Cuba’s National Tree
The royal palm (Roystonea regia) is the national tree of Cuba. It is native to the island and is such a characteristic symbol of its scenery that it has become the emblematic representation of the country, appearing, solitary and majestic, in one of the fields of the national seal.
And, nevertheless, besides its symbolic and aesthetic power, it is a very utilitarian tree. Peasants who are known as pollards climb up to its top to cut off the fruit (palm nuts) shown in big clusters on top of the palm being an exceptional food for pigs. The clusters, dry and free of fruit are used as domestic brooms.
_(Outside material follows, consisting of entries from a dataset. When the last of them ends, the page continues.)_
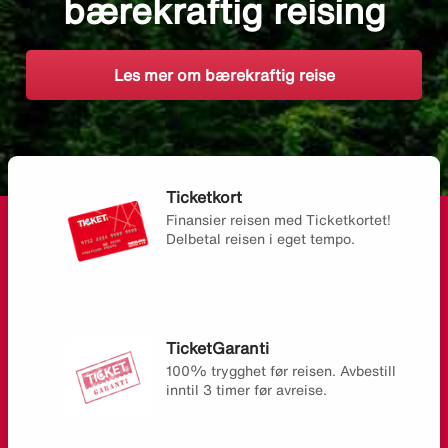
bærekraftig reising
Les mer om bærekraftig reise
Ticketkort
Finansier reisen med Ticketkortet!
Delbetal reisen i eget tempo.
TicketGaranti
100% trygghet før reisen. Avbestill
inntil 3 timer før avreise.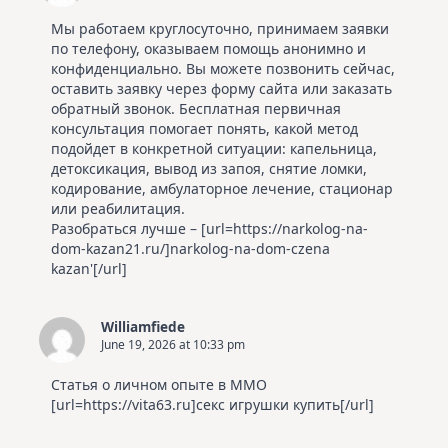
Мы работаем круглосуточно, принимаем заявки
по телефону, оказываем помощь анонимно и
конфиденциально. Вы можете позвонить сейчас,
оставить заявку через форму сайта или заказать
обратный звонок. Бесплатная первичная
консультация помогает понять, какой метод
подойдет в конкретной ситуации: капельница,
детоксикация, вывод из запоя, снятие ломки,
кодирование, амбулаторное лечение, стационар
или реабилитация.
Разобраться лучше – [url=https://narkolog-na-
dom-kazan21.ru/]narkolog-na-dom-czena
kazan'[/url]
Williamfiede
June 19, 2026 at 10:33 pm
Статья о личном опыте в ММО
[url=https://vita63.ru]секс игрушки купить[/url]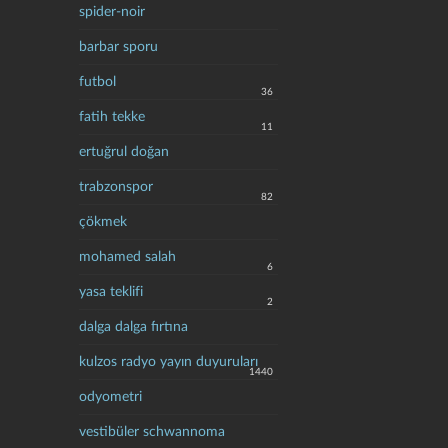
spider-noir
barbar sporu
futbol
36
fatih tekke
11
ertuğrul doğan
trabzonspor
82
çökmek
mohamed salah
6
yasa teklifi
2
dalga dalga fırtına
kulzos radyo yayın duyuruları
1440
odyometri
vestibüler schwannoma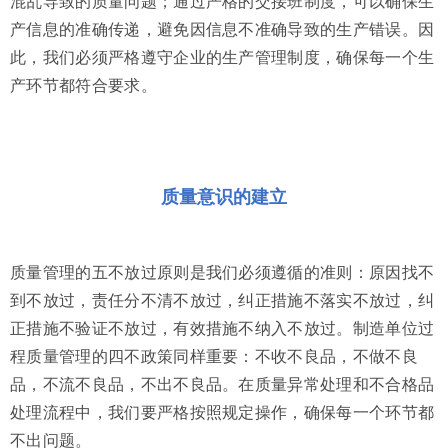
混乱导致的质量问题；通过严格的交接班制度，可以确保生
产信息的准确传递，避免因信息不准确导致的生产错误。因
此，我们必须严格遵守企业的生产管理制度，确保每一个生
产环节都符合要求。
质量意识的建立
质量管理的五不放过原则是我们必须遵循的准则：原因找不
到不放过，责任分不清不放过，纠正措施不落实不放过，纠
正措施不验证不放过，有效措施不纳入不放过。制造单位过
程质量管理的四不政策同样重要：不收不良品，不做不良
品，不流不良品，不出不良品。在质量异常处理和不合格品
处理流程中，我们要严格按照规定操作，确保每一个环节都
不出问题。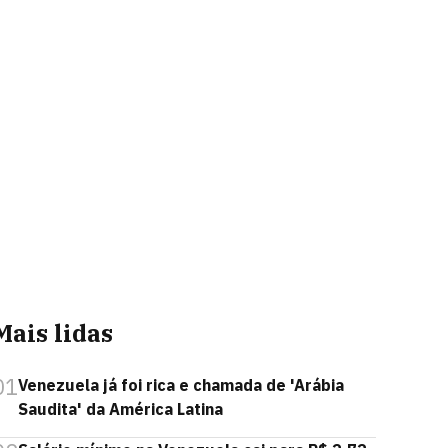
Mais lidas
01
Venezuela já foi rica e chamada de 'Arábia
Saudita' da América Latina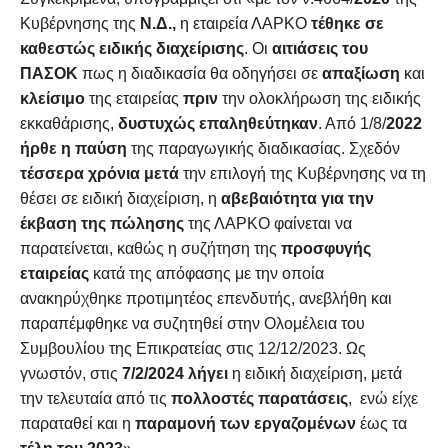
Κυβέρνησης της
Ν.Δ.,
η εταιρεία ΛΑΡΚΟ
τέθηκε σε
καθεστώς ειδικής διαχείρισης
. Οι
αιτιάσεις του
ΠΑΣΟΚ
πως η διαδικασία θα οδηγήσει σε
απαξίωση
και
κλείσιμο
της εταιρείας
πριν
την ολοκλήρωση της ειδικής
εκκαθάρισης,
δυστυχώς επαληθεύτηκαν
. Από 1/8/
2022
ήρθε η παύση
της παραγωγικής διαδικασίας. Σχεδόν
τέσσερα χρόνια μετά
την επιλογή της Κυβέρνησης να τη
θέσει σε ειδική διαχείριση, η
αβεβαιότητα για την
έκβαση της πώλησης
της ΛΑΡΚΟ φαίνεται να
παρατείνεται, καθώς η συζήτηση της
προσφυγής
εταιρείας
κατά της απόφασης με την οποία
ανακηρύχθηκε προτιμητέος επενδυτής, ανεβλήθη και
παραπέμφθηκε να συζητηθεί στην Ολομέλεια του
Συμβουλίου της Επικρατείας στις 12/12/2023. Ως
γνωστόν, στις
7/2/2024 λήγει
η ειδική διαχείριση, μετά
την τελευταία από τις
πολλοστές παρατάσεις
, ενώ είχε
παραταθεί και η
παραμονή των εργαζομένων
έως τα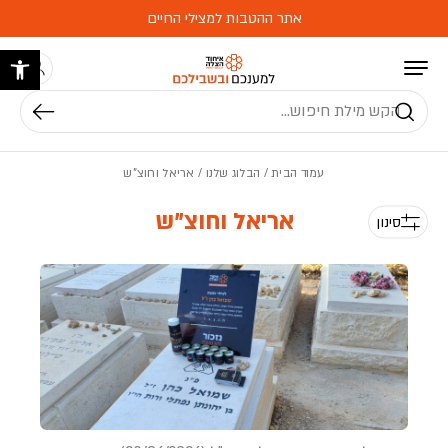
בחזרה למעלה
Skip to Content
אתר ההטבות למצילי החיים
פתח 
חיפוש
עמוד הבית
/
הבלוג שלנו
/
אריאל וחוצ"ש
אריאל וחוצ"ש
סינון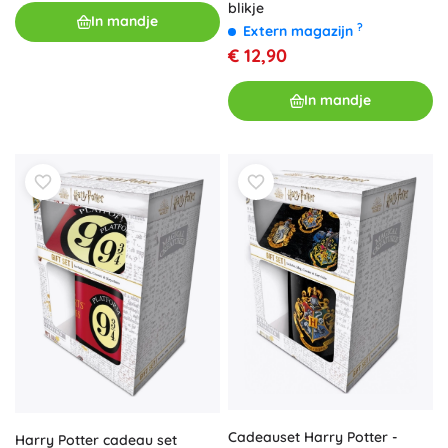
blikje
In mandje
?
Extern magazijn
€ 12,90
In mandje
Cadeauset Harry Potter -
Harry Potter cadeau set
The tender shoots and hearts (palm hearts) are used as food in soups and salads and it was a very useful food staple for the Cuban Army of Liberation during the Independence War. Its fronds are used by peasants to roof their rustic houses and to cover the tobacco plants in the tobacco farms. The widened bases of the fronds are used to store tobacco in branches and also to form the walls of peasants houses. Also the hard exterior of the trunk, made into boards, is used to build “corrals”, bridges over creeks, etc.
The royal palm, which flowers and bears fruit all year around, form those picturesque palm groves that you can see throughout all the insular geography. But even then, forming those beautiful and characteristic groups, each of them, slender and proud, look as if they are wrapped in a unique and different solitude.